→ **TASKS TO PERFORM**:
- a) In the Hari Raya essay, why did the writer keep eating the customary food at every home visited?
- b) Reproduce the Hari Raya essay word for word, from "The surprise of" up to and including "day in America.".

→ **EXCERPT TO READ**:
+++++

This photo shows a traditional Kampung village in Malaysia. A housing unit with an out building houses chickens and livestock sits peacefully next to a calm body of water that seems like a lake or irrigation pool. The numerous individual palm trees hover over the home and reflect on the water under a clear blue sky.
This photo shows a traditional Kampung village in Malaysia. A housing unit with an out building houses chickens and livestock sits peacefully next to a calm body of water that seems like a lake or irrigation pool. The numerous individual palm trees hover over the home and reflect on the water under a clear blue sky.

What would it be like to view our home from fresh eyes?  Can you imagine a world in the United States where humans interact with one another in order to form opinions as opposed to guzzling down force-fed media?  I invite you to take another look at our country from the eyes of a traveller visiting a far off exotic land.

budak lelaki, orang Amerika itu makan banyak!

This phrase was repeated many times throughout the long hot sweaty holiday spent in the “kampung” jungles of Malaysia in the 1990’s. My college friend Amni invited me to join his family in a caravan style event inspired by the Malay-Islamic holiday of Hari Raya, which is the end of the fasting associated with Ramadan. 

The tradition involves traveling between elders’ homes all day to pay respects.  At each “kampung” there were ceremonies that I clunked through — not speaking the local Malay language but doing my best.  I uncomfortably endured stares that followed with low tones in between the variety of relatives, clad in colorful print hijabs and white flowing robes.  

Each home seemed to serve the same celebratory foods. There were cucumber salads and little cubes of steamed rice and chicken hearts and liver and the best cuts of meat.  It seemed the most obvious way to show respect to my new family of Malay-Muslims was to eat the customary food at each stop, all day long. And in my eagerness to try to fit in and not offend the elders, I didn’t realize that everyone else stopped eating, many houses ago.

The phrase means, “Boy, that American eats a lot!”

I have a great appetite and a steel stomach perfectly suited for global travel, but even I was feeling a bit over-fed by the time I figured out they were all talking about me in Malay. Finally, Amni, and his sister Shareem, laughing, explained that their relatives had never seen anyone eat so much in one day. 

The siblings also mentioned that Malays in general felt animosity toward the USA for extracting resources of tin, rubber and timber for many years while otherwise screwing over the developing nation. Most Malays had never met an American, so the disdain felt was largely conceptual — based mostly on information provided to them through the media.

The next year and the year after that Amni’s relatives asked about me, the American — perhaps because I hold the record of food consumed during day one of Hari Raya. I prefer to think it’s because respect and kindness transcends politics, language and religion.

The surprise of quarantine and then reflection of life over the past seven months has offered me a tremendous gift in the way of integrating personal reflections between my experiences abroad and the view from my front porch.  Now, grounded more than ever in Pacific Northwest beauty, I feel a little more prepared to handle the barrage of media that smashes against the rocks of life each day in America.

+++++

→ **RECORD EXCERPTS**:
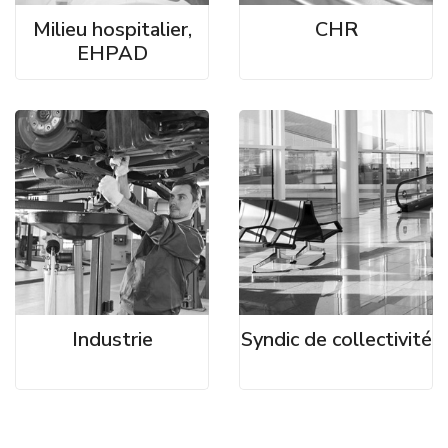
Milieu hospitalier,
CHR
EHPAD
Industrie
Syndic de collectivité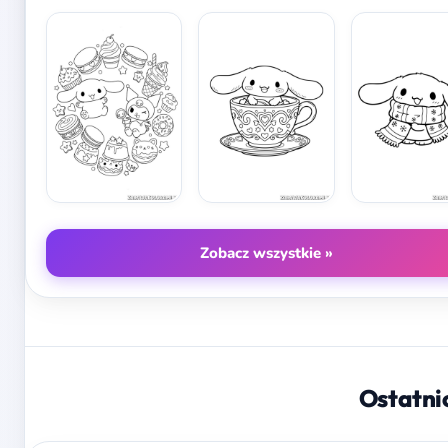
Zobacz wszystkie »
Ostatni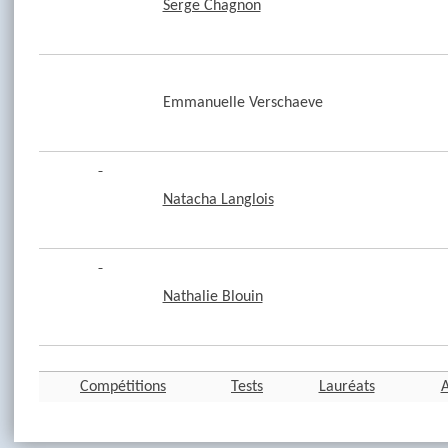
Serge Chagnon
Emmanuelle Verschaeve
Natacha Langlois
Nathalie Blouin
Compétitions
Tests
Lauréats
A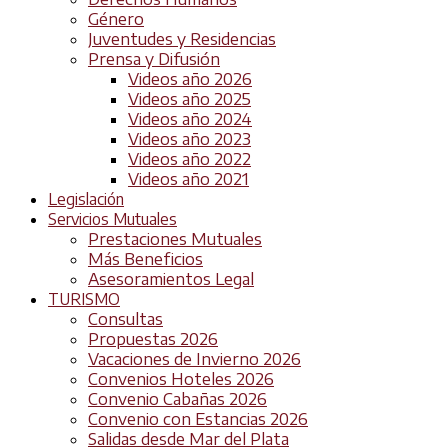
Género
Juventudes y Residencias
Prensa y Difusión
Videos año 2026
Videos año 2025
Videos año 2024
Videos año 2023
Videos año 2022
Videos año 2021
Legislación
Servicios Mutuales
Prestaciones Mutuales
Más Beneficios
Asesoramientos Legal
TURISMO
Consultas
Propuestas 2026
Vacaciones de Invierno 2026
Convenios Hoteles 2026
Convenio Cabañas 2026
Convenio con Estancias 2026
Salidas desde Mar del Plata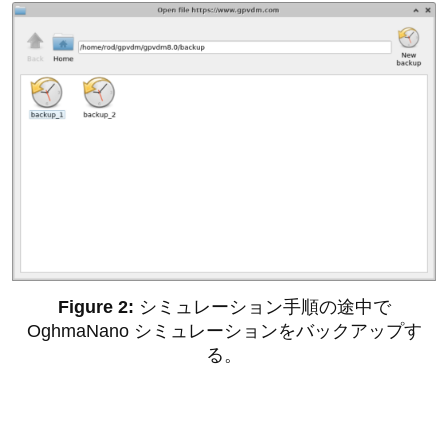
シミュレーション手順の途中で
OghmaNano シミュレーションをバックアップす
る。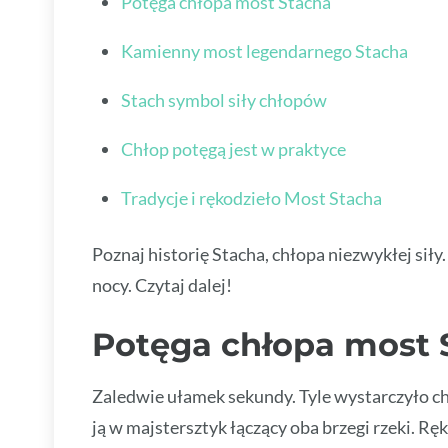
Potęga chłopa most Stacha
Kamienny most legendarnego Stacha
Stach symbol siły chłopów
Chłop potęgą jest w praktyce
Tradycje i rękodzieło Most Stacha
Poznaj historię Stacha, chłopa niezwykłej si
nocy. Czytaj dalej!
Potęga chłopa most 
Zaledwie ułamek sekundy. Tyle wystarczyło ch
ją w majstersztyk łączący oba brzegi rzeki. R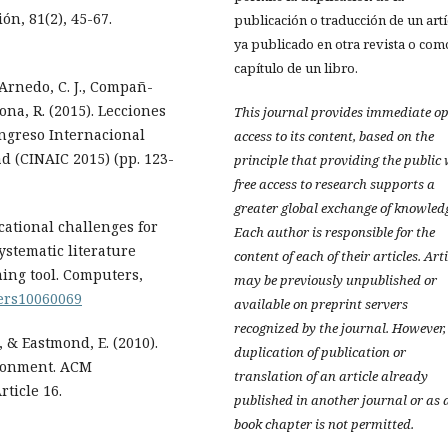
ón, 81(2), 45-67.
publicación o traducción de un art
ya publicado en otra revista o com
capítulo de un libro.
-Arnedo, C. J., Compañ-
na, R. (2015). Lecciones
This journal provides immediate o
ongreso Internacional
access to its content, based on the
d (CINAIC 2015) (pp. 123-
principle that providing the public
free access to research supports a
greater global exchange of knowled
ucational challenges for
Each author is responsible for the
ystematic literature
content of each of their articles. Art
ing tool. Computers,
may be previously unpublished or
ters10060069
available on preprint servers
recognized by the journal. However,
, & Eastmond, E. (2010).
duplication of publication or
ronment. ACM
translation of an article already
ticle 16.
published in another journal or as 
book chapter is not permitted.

+++++

→ **YOUR WRITTEN ANSWERS**:
- a) The writer believed that eating the customary food at each stop was the most obvious way to show respect to the new family of Malay-Muslims. The writer was also eager to fit in and did not want to offend the elders.

- b)
The surprise of quarantine and then reflection of life over the past seven months has offered me a tremendous gift in the way of integrating personal reflections between my experiences abroad and the view from my front porch.  Now, grounded more than ever in Pacific Northwest beauty, I feel a little more prepared to handle the barrage of media that smashes against the rocks of life each day in America.